## Material for this task:
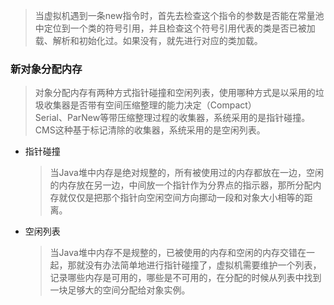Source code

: > 当虚拟机遇到一条new指令时，首先去检查这个指令的参数是否能在常量池中定位到一个类的符号引用，并且检查这个符号引用代表的类是否已被加载、解析和初始化过。如果没有，就先进行对应的类加载。  

### 新对象分配内存

> 对象分配内存有两种方式指针碰撞和空闲列表，使用哪种方式是以采用的垃圾收集器是否带有空间压缩整理的能力决定（Compact）  
> Serial、ParNew等带压缩整理过程的收集器，系统采用的是指针碰撞。  
> CMS这种基于标记清除的收集器，系统采用的是空闲列表。

- 指针碰撞

  > 当Java堆中内存是绝对规整的，所有被使用过的内存都放在一边，空闲的内存放在另一边，中间放一个指针作为分界点的指示器，那所分配内存就仅仅是把那个指针向空闲空间方向挪动一段和对象大小相等的距离。

- 空闲列表

  > 当Java堆中内存不是规整的，已被使用的内存和空闲的内存交错在一起，那就没有办法简单地进行指针碰撞了，虚拟机需要维护一个列表，记录哪些内存是可用的，哪些是不可用的，在分配的时候从列表中找到一块足够大的空间分配给对象实例。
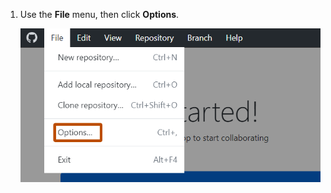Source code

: 1. Use the **File** menu, then click **Options**.

   ![Screenshot of the "GitHub Desktop" menu bar on Windows. In the expanded "File" dropdown menu, the "Options" item is outlined in orange.](/assets/images/help/desktop/windows-choose-options.png)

## Task brief:
All of the data above should be transcribed verbatim, with pictures omitted.

## Result of the exercise:
Source code

: > 当虚拟机遇到一条new指令时，首先去检查这个指令的参数是否能在常量池中定位到一个类的符号引用，并且检查这个符号引用代表的类是否已被加载、解析和初始化过。如果没有，就先进行对应的类加载。  

### 新对象分配内存

> 对象分配内存有两种方式指针碰撞和空闲列表，使用哪种方式是以采用的垃圾收集器是否带有空间压缩整理的能力决定（Compact）  
> Serial、ParNew等带压缩整理过程的收集器，系统采用的是指针碰撞。  
> CMS这种基于标记清除的收集器，系统采用的是空闲列表。

- 指针碰撞

  > 当Java堆中内存是绝对规整的，所有被使用过的内存都放在一边，空闲的内存放在另一边，中间放一个指针作为分界点的指示器，那所分配内存就仅仅是把那个指针向空闲空间方向挪动一段和对象大小相等的距离。

- 空闲列表

  > 当Java堆中内存不是规整的，已被使用的内存和空闲的内存交错在一起，那就没有办法简单地进行指针碰撞了，虚拟机需要维护一个列表，记录哪些内存是可用的，哪些是不可用的，在分配的时候从列表中找到一块足够大的空间分配给对象实例。
Source code

: 1. Use the **File** menu, then click **Options**.

   ![Screenshot of the "GitHub Desktop" menu bar on Windows. In the expanded "File" dropdown menu, the "Options" item is outlined in orange.](/assets/images/help/desktop/windows-choose-options.png)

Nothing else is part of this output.